Eleanor a sorti les chiffres d'engagement. Sur 832 employés, 34 avaient ouvert la version numérique l'année précédente. Sur ces 34, le temps moyen passé sur la page était de 47 secondes.
34 personnes. Sur 832. Nous payions 2,1 millions d'euros par an pour un avantage que notre équipe ne prenait même pas la peine de regarder.

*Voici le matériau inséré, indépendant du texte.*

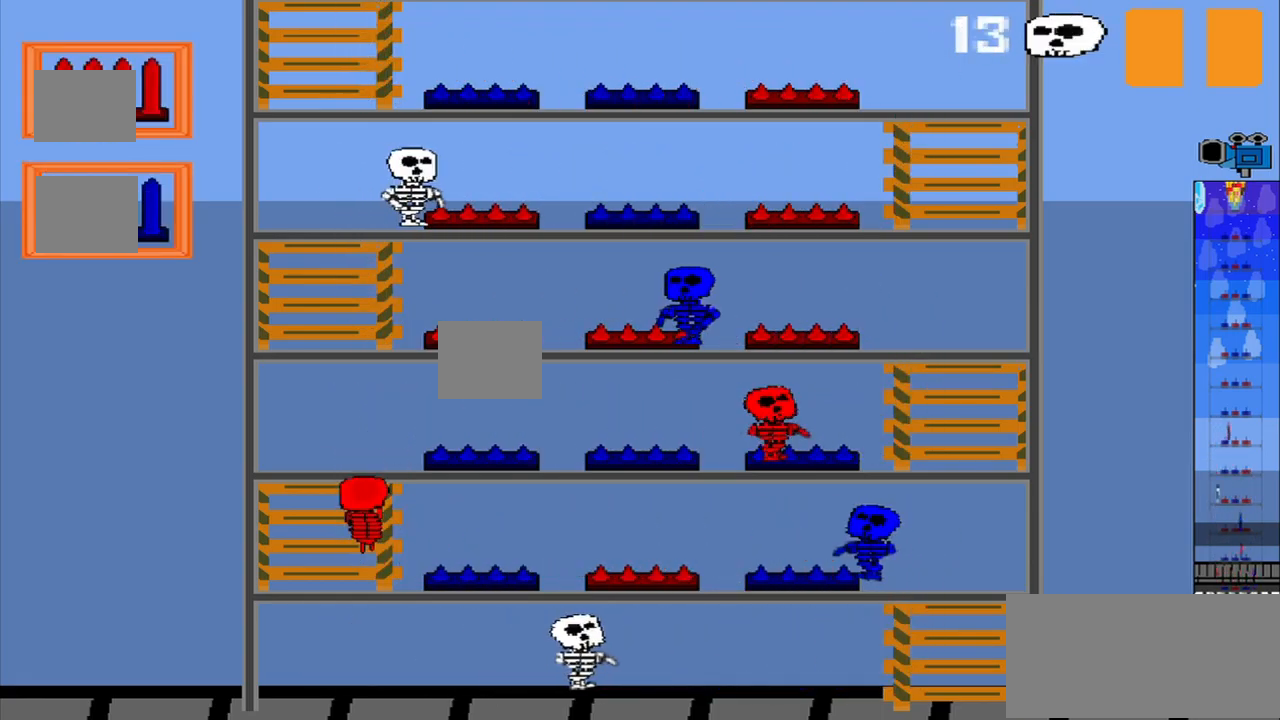
{"buttons": [], "left_stick": "center", "events": [[84, "left_stick", "center"], [250, "R1", "down"], [500, "R1", "up"]]}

Le contrat comportait trois problèmes plus profonds qu'elle n'avait pas vus dans l'audit. Les frais sur encours étaient de 0,92 %, invisibles pour les membres mais cumulés sur plus de trente ans. Le portefeuille était composé à 100 % d'obligations d'État belges et de produits du bilan de l'assureur, avec un rendement inférieur à l'inflation depuis 2018. Et le courtier prélevait une commission annuelle de 0,4 % de la prime brute que personne dans l'équipe d'Eleanor n'avait jamais fait remonter en interne.
À quoi la transition a vraiment ressemblé.
Eleanor a rencontré Warren en mars, signé début avril, et Helio est passé en production peu après. Le travail est revenu à Warren, pas à son équipe.
Le plan s'est déroulé en trois mouvements. Warren a géré la notification et la reprise du courtier. L'équipe RH de Helio a choisi le moment du lancement, rédigé une note interne de 200 mots, et sélectionné trois équipes pour les intégrer en premier comme pilotes. La communication est partie par département, avec la photo du responsable de site sur l'e-mail plutôt que celle d'Eleanor. Un petit choix éditorial qui a doublé les taux d'ouverture.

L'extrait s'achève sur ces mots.